• WORK TO COMPLETE: Please find every line in the records below that contains the word "lines", and copy it.

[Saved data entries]
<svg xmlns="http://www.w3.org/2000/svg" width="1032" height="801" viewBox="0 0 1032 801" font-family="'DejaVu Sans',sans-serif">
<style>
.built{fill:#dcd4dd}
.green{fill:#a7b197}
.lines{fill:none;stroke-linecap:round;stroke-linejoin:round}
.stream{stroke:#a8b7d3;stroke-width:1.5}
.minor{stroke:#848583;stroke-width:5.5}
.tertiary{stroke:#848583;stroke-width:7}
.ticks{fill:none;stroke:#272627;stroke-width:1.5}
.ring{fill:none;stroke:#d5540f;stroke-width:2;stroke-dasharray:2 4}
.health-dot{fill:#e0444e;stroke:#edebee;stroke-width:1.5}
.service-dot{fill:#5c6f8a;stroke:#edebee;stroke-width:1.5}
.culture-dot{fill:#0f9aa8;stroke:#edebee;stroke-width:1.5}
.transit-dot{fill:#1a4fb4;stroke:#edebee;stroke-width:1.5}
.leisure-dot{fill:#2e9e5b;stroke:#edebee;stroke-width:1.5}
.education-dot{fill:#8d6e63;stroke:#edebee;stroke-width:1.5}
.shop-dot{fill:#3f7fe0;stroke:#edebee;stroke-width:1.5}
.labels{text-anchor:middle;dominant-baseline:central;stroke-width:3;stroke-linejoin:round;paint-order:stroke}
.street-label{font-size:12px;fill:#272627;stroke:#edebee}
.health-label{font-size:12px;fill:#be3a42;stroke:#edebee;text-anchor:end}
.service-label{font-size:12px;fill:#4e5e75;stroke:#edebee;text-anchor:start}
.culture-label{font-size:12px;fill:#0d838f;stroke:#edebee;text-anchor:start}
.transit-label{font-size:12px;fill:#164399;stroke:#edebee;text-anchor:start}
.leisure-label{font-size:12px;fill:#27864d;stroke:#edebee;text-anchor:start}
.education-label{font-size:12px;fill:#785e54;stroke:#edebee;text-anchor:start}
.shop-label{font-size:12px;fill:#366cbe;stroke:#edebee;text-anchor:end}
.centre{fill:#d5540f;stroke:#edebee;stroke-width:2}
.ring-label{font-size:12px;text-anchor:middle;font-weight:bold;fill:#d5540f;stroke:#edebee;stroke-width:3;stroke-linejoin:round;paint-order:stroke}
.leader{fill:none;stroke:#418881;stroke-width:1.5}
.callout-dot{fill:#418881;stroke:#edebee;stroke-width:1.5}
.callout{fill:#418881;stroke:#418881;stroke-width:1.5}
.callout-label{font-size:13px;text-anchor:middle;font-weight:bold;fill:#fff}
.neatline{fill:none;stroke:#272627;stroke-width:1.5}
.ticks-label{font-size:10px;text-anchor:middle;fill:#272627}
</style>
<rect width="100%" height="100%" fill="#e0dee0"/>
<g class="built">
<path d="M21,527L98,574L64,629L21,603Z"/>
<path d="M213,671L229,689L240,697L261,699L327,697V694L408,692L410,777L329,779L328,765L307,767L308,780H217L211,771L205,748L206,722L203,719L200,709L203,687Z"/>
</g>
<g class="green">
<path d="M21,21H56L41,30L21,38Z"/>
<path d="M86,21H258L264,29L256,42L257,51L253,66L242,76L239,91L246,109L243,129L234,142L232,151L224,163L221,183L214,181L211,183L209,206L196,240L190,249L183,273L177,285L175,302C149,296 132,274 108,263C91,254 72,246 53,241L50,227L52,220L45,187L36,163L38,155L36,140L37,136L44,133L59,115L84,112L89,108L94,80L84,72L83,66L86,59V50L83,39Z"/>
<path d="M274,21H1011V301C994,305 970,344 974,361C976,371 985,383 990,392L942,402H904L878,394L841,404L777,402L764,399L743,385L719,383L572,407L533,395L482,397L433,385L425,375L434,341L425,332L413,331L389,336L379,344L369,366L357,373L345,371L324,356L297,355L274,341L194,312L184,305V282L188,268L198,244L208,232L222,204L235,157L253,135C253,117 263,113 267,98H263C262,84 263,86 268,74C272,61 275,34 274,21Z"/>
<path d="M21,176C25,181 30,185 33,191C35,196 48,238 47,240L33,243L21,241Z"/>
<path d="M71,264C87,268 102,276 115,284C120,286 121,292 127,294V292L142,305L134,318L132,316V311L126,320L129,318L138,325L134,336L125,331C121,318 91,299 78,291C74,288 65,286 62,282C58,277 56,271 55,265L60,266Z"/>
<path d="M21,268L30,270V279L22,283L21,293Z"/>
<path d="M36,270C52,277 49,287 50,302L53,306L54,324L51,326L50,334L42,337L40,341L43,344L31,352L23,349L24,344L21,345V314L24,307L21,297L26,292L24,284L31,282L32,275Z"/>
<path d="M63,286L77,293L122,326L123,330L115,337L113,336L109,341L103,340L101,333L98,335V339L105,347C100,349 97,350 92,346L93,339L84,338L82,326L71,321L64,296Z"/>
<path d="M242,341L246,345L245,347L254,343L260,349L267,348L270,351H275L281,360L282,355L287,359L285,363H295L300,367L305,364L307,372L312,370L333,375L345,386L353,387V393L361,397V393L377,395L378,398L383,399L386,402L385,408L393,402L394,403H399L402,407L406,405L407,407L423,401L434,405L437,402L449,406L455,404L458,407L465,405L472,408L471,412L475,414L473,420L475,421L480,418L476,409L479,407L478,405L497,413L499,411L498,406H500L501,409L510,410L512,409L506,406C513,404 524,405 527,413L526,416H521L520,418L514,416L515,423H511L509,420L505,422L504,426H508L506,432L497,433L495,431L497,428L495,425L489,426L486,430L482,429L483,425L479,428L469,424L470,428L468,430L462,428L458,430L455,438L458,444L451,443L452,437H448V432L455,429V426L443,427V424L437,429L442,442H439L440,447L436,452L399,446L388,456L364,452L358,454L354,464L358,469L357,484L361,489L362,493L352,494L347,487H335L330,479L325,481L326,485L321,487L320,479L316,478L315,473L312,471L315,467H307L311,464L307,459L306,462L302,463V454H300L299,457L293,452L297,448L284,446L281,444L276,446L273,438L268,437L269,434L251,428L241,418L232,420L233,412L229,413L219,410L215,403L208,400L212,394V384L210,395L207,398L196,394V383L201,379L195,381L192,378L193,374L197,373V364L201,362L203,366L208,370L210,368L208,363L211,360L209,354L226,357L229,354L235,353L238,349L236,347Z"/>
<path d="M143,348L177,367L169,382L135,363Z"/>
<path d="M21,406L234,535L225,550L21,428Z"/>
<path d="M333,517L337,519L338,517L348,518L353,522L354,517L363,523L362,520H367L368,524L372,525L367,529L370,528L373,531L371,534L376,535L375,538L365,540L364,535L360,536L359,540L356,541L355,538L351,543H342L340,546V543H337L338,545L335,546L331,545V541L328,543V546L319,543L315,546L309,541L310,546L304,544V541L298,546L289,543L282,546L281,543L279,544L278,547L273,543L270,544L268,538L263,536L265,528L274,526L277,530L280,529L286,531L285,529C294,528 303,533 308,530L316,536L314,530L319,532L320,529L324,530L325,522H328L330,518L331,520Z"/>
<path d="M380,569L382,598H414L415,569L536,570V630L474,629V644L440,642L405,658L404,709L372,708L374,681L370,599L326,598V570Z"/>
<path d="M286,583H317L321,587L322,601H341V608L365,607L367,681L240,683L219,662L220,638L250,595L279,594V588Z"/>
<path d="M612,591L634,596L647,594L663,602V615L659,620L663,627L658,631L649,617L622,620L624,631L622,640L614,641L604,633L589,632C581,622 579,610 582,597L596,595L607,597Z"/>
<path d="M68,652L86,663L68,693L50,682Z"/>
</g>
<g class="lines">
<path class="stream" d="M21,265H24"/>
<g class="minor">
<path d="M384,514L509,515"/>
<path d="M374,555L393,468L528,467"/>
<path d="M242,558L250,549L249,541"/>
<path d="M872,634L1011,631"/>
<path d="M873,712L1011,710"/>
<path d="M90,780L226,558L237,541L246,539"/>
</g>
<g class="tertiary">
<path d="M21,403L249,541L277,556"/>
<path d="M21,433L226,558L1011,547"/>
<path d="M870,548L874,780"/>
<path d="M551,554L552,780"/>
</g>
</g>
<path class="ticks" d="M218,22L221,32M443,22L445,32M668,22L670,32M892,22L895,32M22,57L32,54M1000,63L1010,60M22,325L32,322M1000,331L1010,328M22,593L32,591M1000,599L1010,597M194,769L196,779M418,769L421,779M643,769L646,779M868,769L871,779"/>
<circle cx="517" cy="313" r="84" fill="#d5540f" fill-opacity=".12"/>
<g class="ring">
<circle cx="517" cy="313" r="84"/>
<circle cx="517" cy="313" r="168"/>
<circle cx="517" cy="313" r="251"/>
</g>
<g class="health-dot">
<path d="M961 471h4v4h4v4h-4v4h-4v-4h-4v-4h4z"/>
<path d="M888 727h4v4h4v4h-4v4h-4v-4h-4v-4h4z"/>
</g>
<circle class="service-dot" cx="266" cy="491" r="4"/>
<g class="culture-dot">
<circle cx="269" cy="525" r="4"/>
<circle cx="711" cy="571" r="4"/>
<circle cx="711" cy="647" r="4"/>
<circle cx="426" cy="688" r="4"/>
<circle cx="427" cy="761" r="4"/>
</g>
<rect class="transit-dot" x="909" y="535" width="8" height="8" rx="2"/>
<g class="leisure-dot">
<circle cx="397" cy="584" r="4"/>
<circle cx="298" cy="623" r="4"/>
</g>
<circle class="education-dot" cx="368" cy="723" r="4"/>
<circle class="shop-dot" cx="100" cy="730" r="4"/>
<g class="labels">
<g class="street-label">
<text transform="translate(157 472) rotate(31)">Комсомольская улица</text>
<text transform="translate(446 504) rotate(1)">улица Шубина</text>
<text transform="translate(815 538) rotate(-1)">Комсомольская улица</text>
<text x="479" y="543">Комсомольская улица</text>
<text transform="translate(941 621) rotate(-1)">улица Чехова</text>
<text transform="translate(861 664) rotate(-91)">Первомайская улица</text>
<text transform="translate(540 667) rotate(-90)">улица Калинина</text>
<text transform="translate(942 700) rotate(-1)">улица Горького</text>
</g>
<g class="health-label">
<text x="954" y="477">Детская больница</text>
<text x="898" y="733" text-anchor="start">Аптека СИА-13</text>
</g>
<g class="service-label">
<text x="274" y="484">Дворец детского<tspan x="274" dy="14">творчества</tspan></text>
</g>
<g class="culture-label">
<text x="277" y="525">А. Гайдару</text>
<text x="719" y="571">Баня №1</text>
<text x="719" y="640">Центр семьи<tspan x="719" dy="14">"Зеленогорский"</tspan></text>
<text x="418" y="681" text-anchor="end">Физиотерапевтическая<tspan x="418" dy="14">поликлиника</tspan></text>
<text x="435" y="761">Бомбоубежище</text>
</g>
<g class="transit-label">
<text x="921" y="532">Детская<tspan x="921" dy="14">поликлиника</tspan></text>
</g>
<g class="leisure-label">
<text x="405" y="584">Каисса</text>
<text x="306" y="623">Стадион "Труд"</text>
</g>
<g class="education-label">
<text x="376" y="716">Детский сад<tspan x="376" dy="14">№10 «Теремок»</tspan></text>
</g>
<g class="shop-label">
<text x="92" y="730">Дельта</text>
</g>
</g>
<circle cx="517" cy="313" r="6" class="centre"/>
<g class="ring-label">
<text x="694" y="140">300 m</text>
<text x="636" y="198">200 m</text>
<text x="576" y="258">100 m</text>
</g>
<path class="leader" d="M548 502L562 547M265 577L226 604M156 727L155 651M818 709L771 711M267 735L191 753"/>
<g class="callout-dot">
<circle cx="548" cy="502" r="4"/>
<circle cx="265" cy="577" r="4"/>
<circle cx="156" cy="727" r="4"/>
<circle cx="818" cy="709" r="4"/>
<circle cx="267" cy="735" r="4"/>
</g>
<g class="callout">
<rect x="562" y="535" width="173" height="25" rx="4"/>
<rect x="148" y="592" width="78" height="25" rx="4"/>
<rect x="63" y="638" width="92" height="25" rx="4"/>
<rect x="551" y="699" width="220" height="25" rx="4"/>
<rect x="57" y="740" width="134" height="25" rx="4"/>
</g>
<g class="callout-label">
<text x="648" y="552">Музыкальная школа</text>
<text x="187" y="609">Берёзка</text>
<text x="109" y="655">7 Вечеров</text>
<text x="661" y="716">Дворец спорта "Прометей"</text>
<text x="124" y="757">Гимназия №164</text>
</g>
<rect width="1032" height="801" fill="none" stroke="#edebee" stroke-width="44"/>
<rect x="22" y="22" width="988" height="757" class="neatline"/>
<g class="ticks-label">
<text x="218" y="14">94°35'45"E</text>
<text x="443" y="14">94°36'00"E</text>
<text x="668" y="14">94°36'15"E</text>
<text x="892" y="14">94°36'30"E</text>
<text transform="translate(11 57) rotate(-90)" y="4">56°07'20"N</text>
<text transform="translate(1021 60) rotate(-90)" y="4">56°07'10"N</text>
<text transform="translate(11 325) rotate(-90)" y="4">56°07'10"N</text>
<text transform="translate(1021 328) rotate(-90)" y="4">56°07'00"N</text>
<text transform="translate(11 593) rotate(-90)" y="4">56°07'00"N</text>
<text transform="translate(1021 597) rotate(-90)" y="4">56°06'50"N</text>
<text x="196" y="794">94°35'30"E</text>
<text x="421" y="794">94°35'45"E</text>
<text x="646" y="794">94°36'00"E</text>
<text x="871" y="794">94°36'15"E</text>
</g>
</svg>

• TASK SOLUTION:
.lines{fill:none;stroke-linecap:round;stroke-linejoin:round}
<g class="lines">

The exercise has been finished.